Data in this exercise section start

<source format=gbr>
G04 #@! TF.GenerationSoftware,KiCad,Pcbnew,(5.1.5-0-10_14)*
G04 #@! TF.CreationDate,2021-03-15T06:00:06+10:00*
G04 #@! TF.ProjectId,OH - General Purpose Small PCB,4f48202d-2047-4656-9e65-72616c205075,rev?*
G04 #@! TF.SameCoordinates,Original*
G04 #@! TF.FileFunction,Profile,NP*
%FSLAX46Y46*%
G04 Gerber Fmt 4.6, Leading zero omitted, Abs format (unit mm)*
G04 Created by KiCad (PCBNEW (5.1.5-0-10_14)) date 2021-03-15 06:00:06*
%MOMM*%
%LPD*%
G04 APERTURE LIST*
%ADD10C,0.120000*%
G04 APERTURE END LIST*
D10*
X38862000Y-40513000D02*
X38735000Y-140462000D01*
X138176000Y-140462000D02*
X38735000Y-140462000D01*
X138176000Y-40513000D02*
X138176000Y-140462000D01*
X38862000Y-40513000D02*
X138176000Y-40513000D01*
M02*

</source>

Data in this exercise section end
Data in this exercise section start

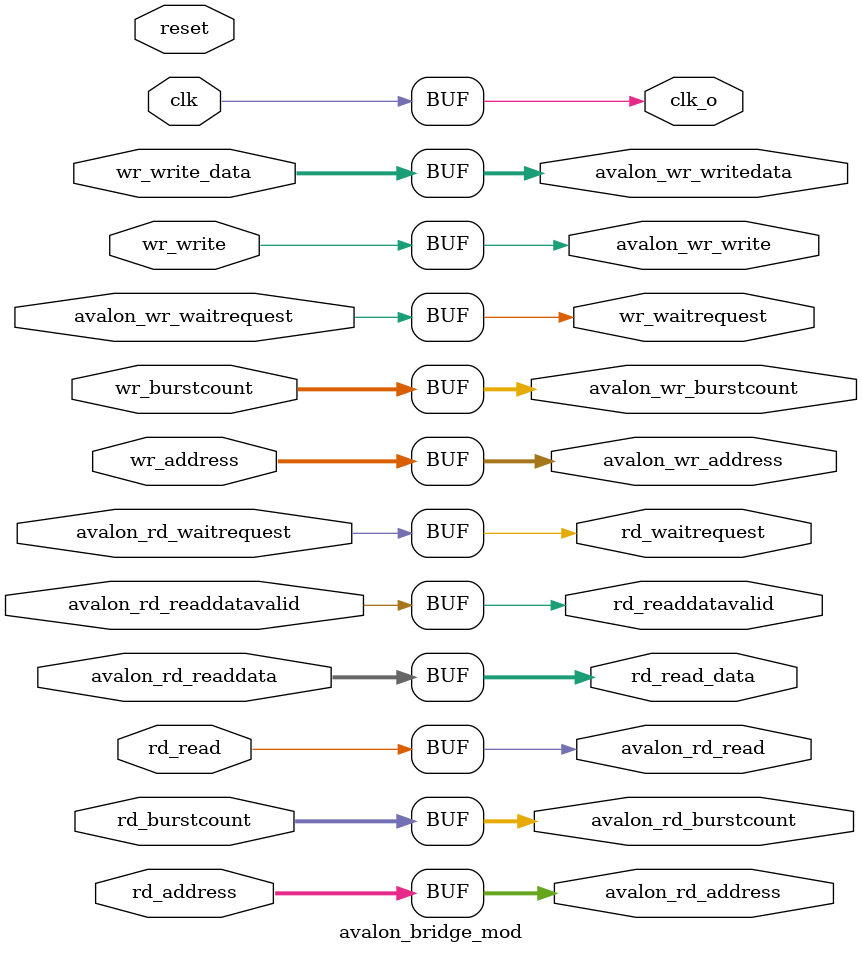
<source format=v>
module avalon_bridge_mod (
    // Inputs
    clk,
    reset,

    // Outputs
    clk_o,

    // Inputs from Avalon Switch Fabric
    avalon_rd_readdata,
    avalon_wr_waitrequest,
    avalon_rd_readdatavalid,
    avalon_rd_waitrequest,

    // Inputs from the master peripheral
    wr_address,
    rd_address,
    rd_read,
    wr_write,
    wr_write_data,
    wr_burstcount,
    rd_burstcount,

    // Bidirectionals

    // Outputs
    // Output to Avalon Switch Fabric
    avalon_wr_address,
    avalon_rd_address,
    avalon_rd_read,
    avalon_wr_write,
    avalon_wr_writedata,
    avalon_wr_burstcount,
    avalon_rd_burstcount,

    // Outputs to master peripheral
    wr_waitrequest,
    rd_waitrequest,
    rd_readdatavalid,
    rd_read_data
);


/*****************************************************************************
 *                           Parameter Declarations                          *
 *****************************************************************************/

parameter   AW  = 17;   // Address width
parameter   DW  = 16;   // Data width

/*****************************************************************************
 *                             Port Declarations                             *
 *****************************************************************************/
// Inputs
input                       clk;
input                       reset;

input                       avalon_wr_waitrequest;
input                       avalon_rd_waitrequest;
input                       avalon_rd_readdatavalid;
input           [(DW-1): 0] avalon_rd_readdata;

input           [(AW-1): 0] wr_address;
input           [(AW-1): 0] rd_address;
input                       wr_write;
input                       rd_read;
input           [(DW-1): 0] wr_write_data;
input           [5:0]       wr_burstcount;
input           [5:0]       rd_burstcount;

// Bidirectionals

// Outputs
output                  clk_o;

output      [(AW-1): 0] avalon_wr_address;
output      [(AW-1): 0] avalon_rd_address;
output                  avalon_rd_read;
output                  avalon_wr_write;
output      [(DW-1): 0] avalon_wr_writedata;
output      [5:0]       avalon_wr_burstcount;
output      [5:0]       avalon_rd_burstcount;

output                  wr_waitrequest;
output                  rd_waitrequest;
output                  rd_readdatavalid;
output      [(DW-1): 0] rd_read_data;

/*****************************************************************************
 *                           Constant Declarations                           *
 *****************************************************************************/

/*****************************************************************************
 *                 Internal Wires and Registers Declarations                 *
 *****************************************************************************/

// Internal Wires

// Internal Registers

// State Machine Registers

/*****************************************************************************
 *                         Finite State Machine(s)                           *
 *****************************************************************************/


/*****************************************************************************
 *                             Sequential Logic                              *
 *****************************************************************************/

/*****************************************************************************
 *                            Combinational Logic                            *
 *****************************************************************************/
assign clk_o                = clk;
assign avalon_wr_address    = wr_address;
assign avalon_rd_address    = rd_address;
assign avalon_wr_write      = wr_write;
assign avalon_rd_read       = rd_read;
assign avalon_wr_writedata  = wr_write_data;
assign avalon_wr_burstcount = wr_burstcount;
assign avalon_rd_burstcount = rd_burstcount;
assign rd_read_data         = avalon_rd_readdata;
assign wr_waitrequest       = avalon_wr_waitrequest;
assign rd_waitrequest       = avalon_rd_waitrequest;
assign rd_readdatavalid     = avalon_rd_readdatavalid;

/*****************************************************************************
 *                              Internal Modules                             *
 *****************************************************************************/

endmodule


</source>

Data in this exercise section end
Data in this exercise section start

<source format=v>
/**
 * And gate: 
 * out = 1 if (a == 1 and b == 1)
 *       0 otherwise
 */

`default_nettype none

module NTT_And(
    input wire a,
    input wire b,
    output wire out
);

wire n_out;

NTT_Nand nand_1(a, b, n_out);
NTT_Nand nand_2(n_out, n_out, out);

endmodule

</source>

Data in this exercise section end

Exercise brief - For each line above that contains the word "Switch", give the line as it is written.

Solution to the exercise -
    // Inputs from Avalon Switch Fabric
    // Output to Avalon Switch Fabric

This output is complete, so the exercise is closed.